### Tasks:
#1 According to the account of making Mr Wrong that follows, which actor was cast to play Meg?
#2 From the account of making Mr Wrong given below, reproduce verbatim the part that opens with the words containing "Gaylene Preston –" and closes with "didn’t feel comfortable.".
#3 Continue the account of making Mr Wrong, given below, from the point at which it stops.

=== Text provided ===

Gaylene Preston – making Mr Wrong
We set up a production office in a rundown warehouse in Oak Park Lane and started contracting crew. Robin then had to handle the fact that the guys, though they were perfectly happy to work alongside me when I was art-directing, weren’t feeling so confident about me directing them. Although in my head I was the most brilliant filmmaker since Robert Altman, and at the time one of the most experienced filmmakers ever to make a first feature in the country, they didn’t feel comfortable.
I’d produced and directed five documentaries by now: All the Way Up There, Learning Fast, Making Utu, Hold Up (which included drama), and I’d helped with Patu!. Plus, All the Way Up There and Hold Up had won international awards. And I had production-designed a feature (Middle Age Spread) and heaps of commercials. But this was not worth a hill of beans in this tiny town. Many people I really admired turned me down – they read the script and in various kind ways told me they thought it was ‘a bit silly’. To be fair, we were working in the middle of a closing-down sale. Anyone who could stand behind a camera in any capacity had a job. That clock kept ticking.
It was actors who kept me going. They liked the script. A moment’s grateful silence for actors. They are the bravest people I know. You can ask them to do something that you would never ask any other living soul to do, and they give it a go. (They may complain about it afterwards, but that’s another story.) The actors came to my auditions and made that worrisome script glow. They leapt about the place, forgot their words with nerves, cried, and did all those terrific things we love them for. When I found Heather Bolton to play Meg, the script leapt into focus. It was going to be funny – and if I came at it on the right trajectory, I could scare the pants off the punters while they were still laughing.
Hindsight is a great thing. I’m sounding far more certain here than I was. But Robin kept doggedly making the calls and signing up crew. I had met Canadian cinematographer Thom Burstyn at Cannes when he was supporting the promotion of The Lost Tribe. It had a moody look that could fit. Undeniably a terrific cinematographer, he even agreed to our pathetic fee. So did Alun Bollinger, a long-time collaborator. Albol is one of the greats of New Zealand cinema and a good mate. I asked him what he wanted to do, light or operate – he said he didn’t mind, so I got him behind the camera. His intuitive eye and our close history give Mr Wrong an immediacy that enhances the suspense. A suitable key location was found just down the road from where I lived in Roxburgh Street. We bought a Mk II Jag and, with a first assistant director who never understood what the hell I was doing, and a crew of Bindy Crayford (the first female gaffer in New Zealand), Matt Murphy and Jonathan Crayford doing special effects, Robin Murphy in the art department and her mother, Pat, production-managing, we lurched into it.
Every now and then, the money was late – but generally it arrived. I knew the cashflow was dodgy. This way of financing was about to become illegal any moment anyway. But there was too much smiling and covering of mouths coming down from the folk up north to feel entirely confident. We decided to just keep going until someone told us to stop. No one did, but it got to the point where I would just get up every morning expecting the whole thing to grind to a halt. I’d concentrate on shooting the schedule every day and live to face tomorrow. I still don’t know exactly how Robin managed to keep the show on the road as long as she did – you’d have to ask her. She may not tell you.
One day it was in the news.

=== Data ===

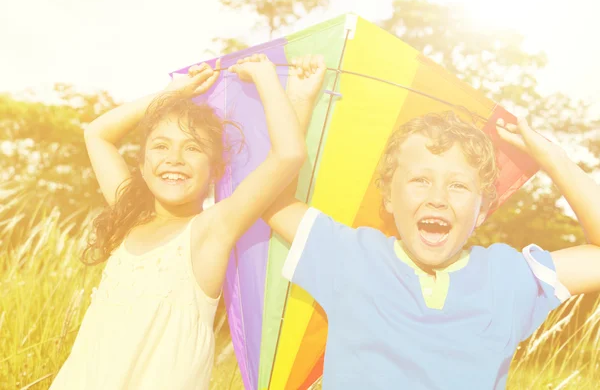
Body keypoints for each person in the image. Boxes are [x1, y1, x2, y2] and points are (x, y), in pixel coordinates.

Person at [264, 55, 600, 389]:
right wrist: (298, 99)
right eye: (420, 180)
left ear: (482, 210)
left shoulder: (508, 277)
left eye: (458, 185)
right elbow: (271, 199)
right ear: (389, 198)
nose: (437, 198)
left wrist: (553, 158)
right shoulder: (350, 256)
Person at [50, 54, 307, 390]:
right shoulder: (130, 218)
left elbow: (288, 154)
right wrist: (171, 94)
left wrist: (265, 76)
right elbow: (97, 134)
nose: (174, 158)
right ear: (141, 166)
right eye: (160, 146)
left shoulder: (210, 231)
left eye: (193, 148)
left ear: (215, 171)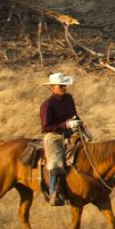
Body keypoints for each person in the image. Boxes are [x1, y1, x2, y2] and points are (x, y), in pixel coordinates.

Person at [38, 73, 81, 206]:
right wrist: (65, 125)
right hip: (54, 136)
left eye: (65, 85)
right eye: (61, 86)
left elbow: (74, 114)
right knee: (55, 163)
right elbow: (46, 127)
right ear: (52, 87)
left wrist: (77, 123)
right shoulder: (47, 105)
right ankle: (53, 193)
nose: (64, 88)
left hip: (70, 133)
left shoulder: (69, 98)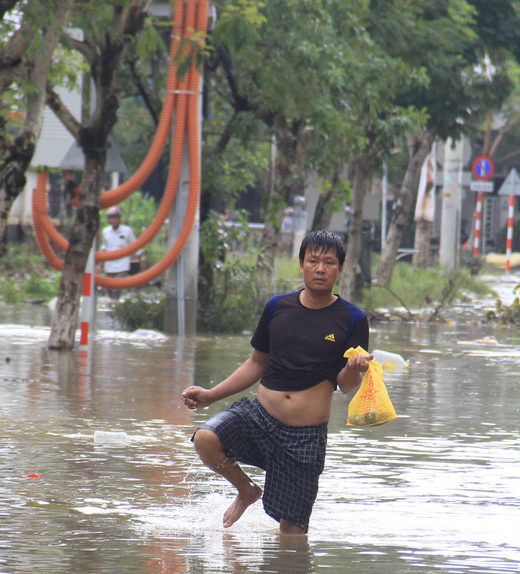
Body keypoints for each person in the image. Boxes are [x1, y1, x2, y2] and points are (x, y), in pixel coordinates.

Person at [181, 230, 371, 535]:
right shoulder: (277, 307)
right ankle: (247, 490)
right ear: (301, 264)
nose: (320, 268)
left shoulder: (352, 319)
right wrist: (209, 395)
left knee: (292, 541)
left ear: (340, 269)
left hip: (305, 438)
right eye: (313, 261)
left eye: (329, 262)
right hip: (260, 418)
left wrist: (355, 367)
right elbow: (257, 363)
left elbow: (346, 384)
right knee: (205, 438)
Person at [101, 206, 136, 285]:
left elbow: (135, 244)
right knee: (109, 286)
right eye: (111, 217)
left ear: (119, 218)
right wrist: (99, 264)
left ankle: (117, 297)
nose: (113, 220)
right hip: (109, 265)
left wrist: (140, 258)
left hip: (122, 264)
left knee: (118, 285)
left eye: (115, 217)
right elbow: (105, 247)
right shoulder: (105, 231)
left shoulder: (127, 230)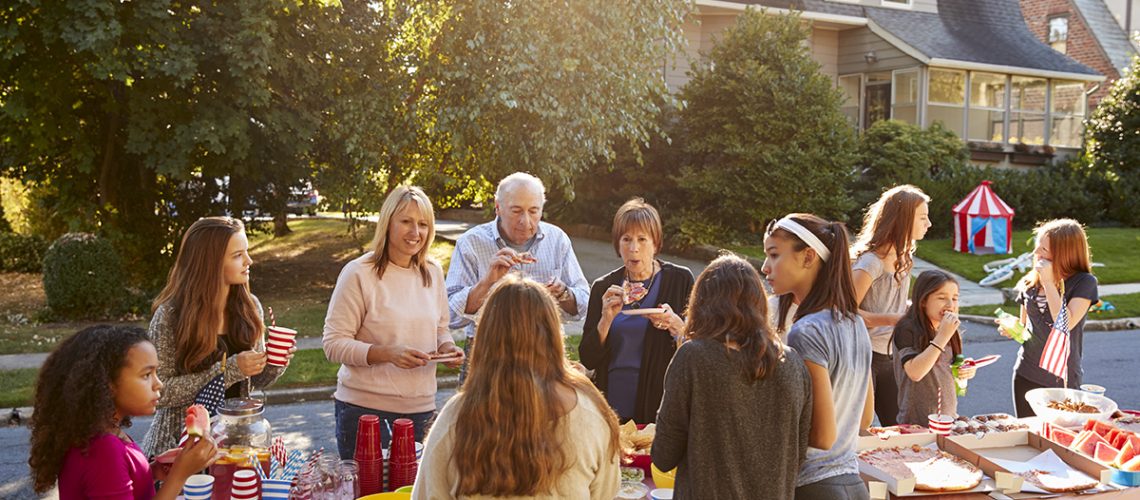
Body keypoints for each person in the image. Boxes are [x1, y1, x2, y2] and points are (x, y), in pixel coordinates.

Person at [413, 275, 620, 499]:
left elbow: (426, 494)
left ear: (485, 337)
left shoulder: (456, 416)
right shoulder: (592, 414)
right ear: (553, 336)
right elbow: (607, 493)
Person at [652, 255, 812, 499]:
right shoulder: (793, 363)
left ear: (701, 303)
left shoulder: (694, 357)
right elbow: (797, 456)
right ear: (760, 304)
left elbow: (663, 455)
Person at [323, 186, 463, 459]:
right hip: (363, 411)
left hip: (421, 410)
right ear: (388, 223)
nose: (416, 232)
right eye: (406, 222)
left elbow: (440, 329)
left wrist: (446, 348)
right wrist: (387, 354)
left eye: (423, 224)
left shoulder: (432, 272)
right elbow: (333, 344)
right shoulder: (358, 273)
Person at [142, 216, 292, 456]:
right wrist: (229, 369)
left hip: (234, 447)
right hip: (176, 452)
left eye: (246, 252)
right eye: (237, 255)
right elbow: (159, 392)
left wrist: (274, 362)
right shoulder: (170, 316)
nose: (249, 261)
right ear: (209, 264)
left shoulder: (250, 308)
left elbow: (254, 382)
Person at [30, 325, 219, 499]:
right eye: (146, 375)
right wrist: (180, 475)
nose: (158, 383)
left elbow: (118, 484)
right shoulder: (103, 450)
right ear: (107, 384)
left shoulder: (106, 433)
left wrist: (152, 471)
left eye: (156, 373)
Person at [762, 213, 873, 500]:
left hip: (813, 486)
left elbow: (822, 437)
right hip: (853, 484)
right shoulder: (855, 322)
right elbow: (864, 418)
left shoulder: (806, 330)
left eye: (774, 255)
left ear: (808, 257)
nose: (765, 268)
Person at [445, 172, 589, 381]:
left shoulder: (557, 240)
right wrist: (487, 282)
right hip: (488, 352)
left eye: (533, 211)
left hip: (544, 351)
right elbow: (450, 315)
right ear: (498, 207)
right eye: (516, 211)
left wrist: (563, 292)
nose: (526, 221)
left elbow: (584, 304)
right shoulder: (471, 243)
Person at [579, 198, 694, 423]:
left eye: (642, 239)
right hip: (610, 402)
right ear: (617, 244)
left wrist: (675, 325)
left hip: (659, 404)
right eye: (626, 239)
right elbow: (589, 358)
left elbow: (698, 345)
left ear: (656, 243)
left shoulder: (679, 280)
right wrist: (606, 319)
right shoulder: (604, 287)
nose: (634, 248)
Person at [997, 219, 1097, 417]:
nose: (1036, 254)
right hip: (1026, 371)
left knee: (1057, 440)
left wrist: (1050, 283)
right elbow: (1026, 329)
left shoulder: (1084, 283)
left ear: (1064, 253)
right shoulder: (1030, 281)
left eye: (1043, 249)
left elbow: (1065, 324)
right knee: (1028, 435)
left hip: (1062, 378)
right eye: (1037, 246)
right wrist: (1013, 329)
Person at [851, 185, 931, 426]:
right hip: (863, 355)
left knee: (900, 427)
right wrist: (891, 319)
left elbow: (890, 303)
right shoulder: (870, 263)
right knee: (861, 428)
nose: (929, 224)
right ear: (903, 219)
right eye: (923, 218)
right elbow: (845, 311)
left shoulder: (904, 258)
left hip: (891, 354)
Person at [891, 270, 976, 424]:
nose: (950, 305)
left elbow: (944, 368)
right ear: (923, 301)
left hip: (948, 417)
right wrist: (942, 337)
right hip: (916, 423)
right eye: (942, 298)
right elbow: (915, 372)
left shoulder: (948, 329)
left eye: (955, 298)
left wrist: (963, 368)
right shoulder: (907, 329)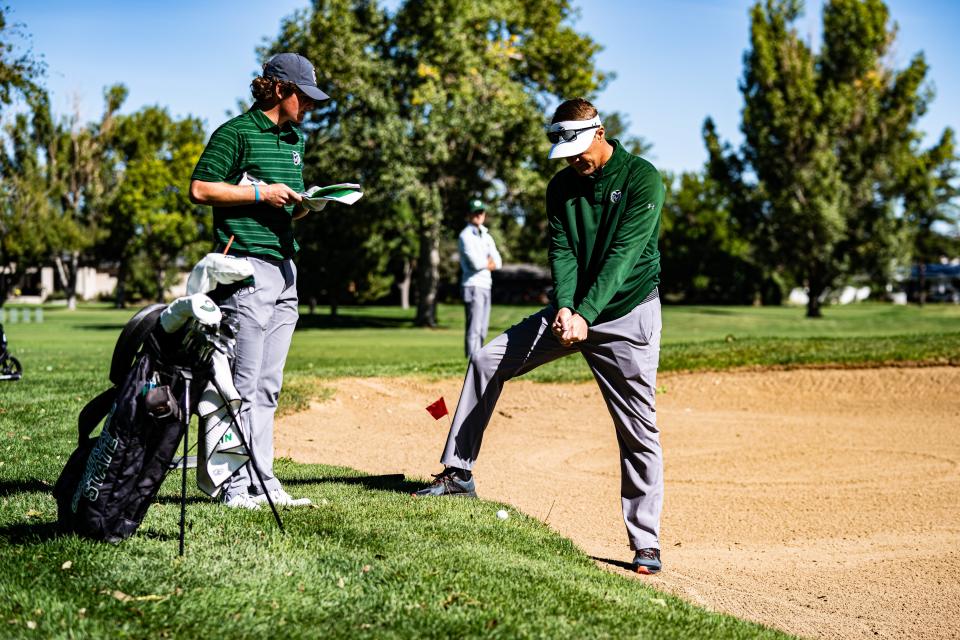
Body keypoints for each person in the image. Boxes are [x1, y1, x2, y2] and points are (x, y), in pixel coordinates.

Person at [413, 98, 667, 575]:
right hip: (574, 312)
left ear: (600, 131)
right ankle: (458, 472)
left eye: (578, 148)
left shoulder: (642, 177)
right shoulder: (562, 187)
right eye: (565, 151)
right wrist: (567, 307)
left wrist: (587, 313)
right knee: (488, 359)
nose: (574, 159)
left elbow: (624, 255)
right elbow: (563, 251)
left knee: (638, 426)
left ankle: (646, 540)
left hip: (627, 315)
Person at [189, 53, 330, 510]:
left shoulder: (295, 141)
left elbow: (283, 203)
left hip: (285, 268)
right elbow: (201, 189)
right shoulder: (236, 133)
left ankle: (262, 481)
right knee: (241, 384)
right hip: (244, 268)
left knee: (268, 385)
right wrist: (259, 192)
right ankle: (230, 485)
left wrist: (305, 204)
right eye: (303, 96)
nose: (308, 105)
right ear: (277, 89)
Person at [458, 199, 502, 359]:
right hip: (472, 285)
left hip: (485, 285)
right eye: (475, 212)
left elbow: (498, 262)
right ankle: (470, 359)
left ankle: (478, 360)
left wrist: (489, 262)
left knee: (483, 328)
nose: (479, 215)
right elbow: (475, 264)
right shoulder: (465, 236)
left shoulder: (486, 235)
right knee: (474, 328)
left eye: (481, 212)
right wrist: (487, 262)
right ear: (469, 215)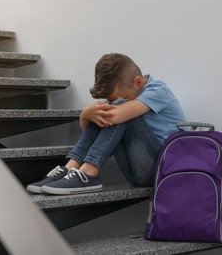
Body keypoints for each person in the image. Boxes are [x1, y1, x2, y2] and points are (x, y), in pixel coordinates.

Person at [26, 53, 185, 195]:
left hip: (158, 170)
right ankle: (70, 167)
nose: (118, 101)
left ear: (138, 82)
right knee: (110, 111)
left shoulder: (159, 91)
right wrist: (86, 115)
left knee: (115, 111)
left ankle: (90, 172)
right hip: (134, 170)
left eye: (123, 96)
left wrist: (87, 113)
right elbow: (98, 125)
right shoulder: (131, 95)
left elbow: (113, 117)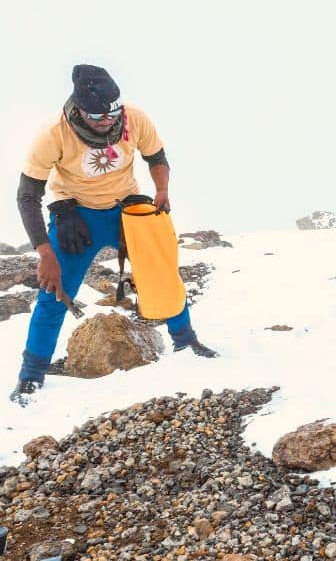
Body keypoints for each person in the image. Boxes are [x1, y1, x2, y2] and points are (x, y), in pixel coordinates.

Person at [11, 65, 217, 406]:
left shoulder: (135, 119)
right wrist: (45, 254)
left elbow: (156, 156)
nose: (107, 120)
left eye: (113, 112)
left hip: (127, 211)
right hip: (77, 217)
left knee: (162, 274)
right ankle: (31, 374)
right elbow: (27, 196)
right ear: (78, 110)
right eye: (97, 115)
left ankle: (185, 340)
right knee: (55, 294)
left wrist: (161, 189)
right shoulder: (53, 134)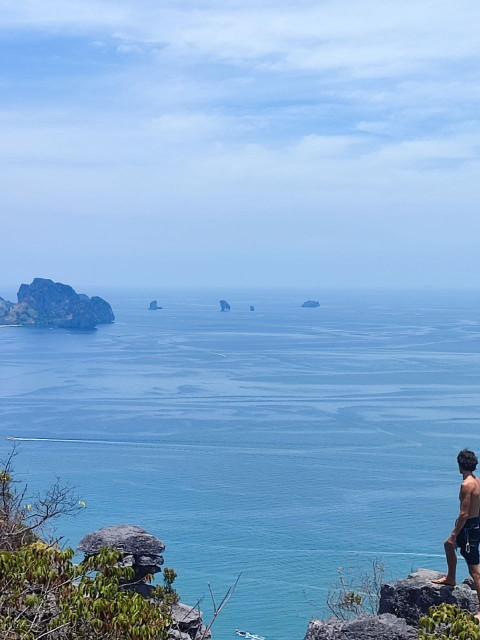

===

### Answers for the tasks:
#1 Heather Bolton

#2
Gaylene Preston – making Mr Wrong
We set up a production office in a rundown warehouse in Oak Park Lane and started contracting crew. Robin then had to handle the fact that the guys, though they were perfectly happy to work alongside me when I was art-directing, weren’t feeling so confident about me directing them. Although in my head I was the most brilliant filmmaker since Robert Altman, and at the time one of the most experienced filmmakers ever to make a first feature in the country, they didn’t feel comfortable.

#3
Mr Wrong, ‘a Wellington film currently shooting on Mount Victoria’, was being halted by a financier neither of us had ever heard of, Toa Woodbine Pōmare. We got Jim on the phone. Our heads of agreement document had apparently been sold by the Te Kūiti millionaire who’d owned it. He had fallen out with the Queen Street crowd and presumably didn’t need the licence to print money anymore. He’d flicked it to another financier who did. And that financier was busy injuncting the film in the High Court. Spookily reminiscent of what had happened with Windy Autoport.
The Film Commission – you will remember they’d said a definite ‘no’ – had, when the money slowed from a drip to nothing, forwarded us a kind of short-term commercial loan that they offered overseas productions to fill gaps in cashflow. It was called a star loan. We had one. Now the new proud owner of our film wanted some of that ol’ star loan too. We advised against it, and Jim agreed. We never met Toa Woodbine, but by this time we were suspicious of guys who wanted to help, and after he had taken his slice off the top, how much of it would trickle down to the screen was not disclosed. Ages before the one per cent arrived on this planet, I had never been a fan of the trickle-down theory. If it was an actual thing, it wouldn’t be called a theory, would it. It would be called a factor. Even by 1984, I’d only ever seen money trickle up.
By some weird stroke of God’s pencil, Toa Woodbine and his partners decided to sue the Film Commission as well as Robin and me. We learnt this, along with everyone else, from the six o’clock news on National Radio on a Tuesday. We decided to call a crew meeting, and tried to explain. Their eyes glazed over after a while, then some bright spark said, ‘Does it affect the next shot?’
‘Hmmm. Well, no.’
And they all stood up and someone got the clapperboard out.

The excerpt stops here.